Senior Analyst with Databank, an asset management company, Courage Kingsley Martey, in an interview with the B&FT noted that the fixed income market is more concerned about grappling with the negative news of rising inflation and tight liquidity – adding that these sentiments outweigh whatever positive fiscal news is coming from the collection of the E-levy.
“On the fixed income market, it appears the negative news is outweighing the positive fiscal news from the E-Levy. As a result, we continue to experience upward pressure on domestic yields despite the implementation of the E-Levy – because of the higher inflation risk and tight cedi liquidity which are raising interest rates on the scarce capital you can find on the market.
“Essentially, it appears the E-levy implementation has passed under the radar due to the greater concerns around inflation and the prevailing liquidity squeeze,” Mr Martey said.

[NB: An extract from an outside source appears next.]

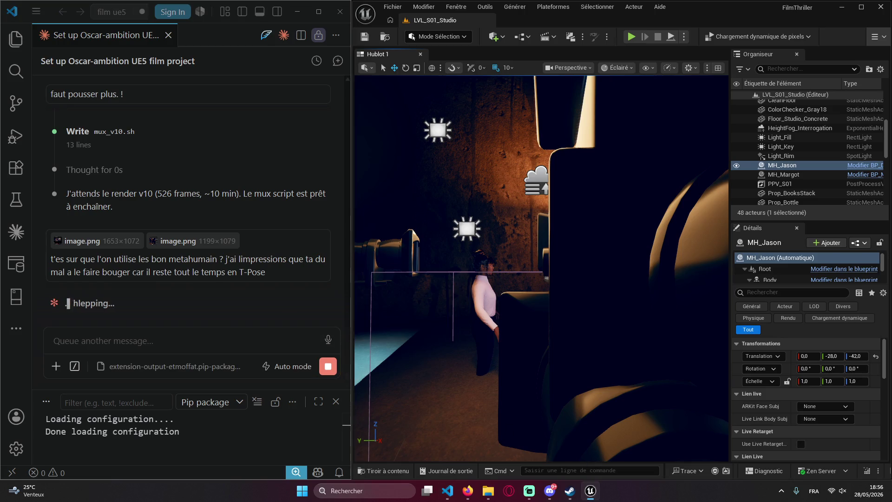
{"action": "left_click", "coordinate": [219, 329]}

Another market analyst, with Apakan Securities Limited – Edem Nickolas Kporku, said the market’s attention is on prevalent illiquidity and inflationary concerns.
“I think that’s where most, if not all, of the attention, is,” he noted.
Mr Kporku argued that a better gauge of the market’s reaction to the E-levy will be evident when the first collections are reported later in the year.
“That will give a sense of how much is coming in and how it’s affecting revenues in total,” he remarked.
On the levy’s impact on digital channels for investment transactions, analysts have said it is too early to judge as they propose the adoption of a ‘wait and see’ approach until the next round of official data is released.
This comes as the Securities and Exchange Commission (SEC), in a communique, announced that it is currently engaged with the Ministry of Finance to examine the possibility of exempting investment transactions from the E-levy regime.
“The Securities and Exchange Commission wishes to inform all capital market operators and the investing community that – following commencement of the E-Levy – the SEC is currently working with the Ministry of Finance regarding the potential exemption of investment transactions from the E-Levy,” the statement read in part.
The capital market regulator added that until such exemptions are granted, capital market operators must strictly adhere to guidelines issued by the GRA regarding the implementation of the E-Levy.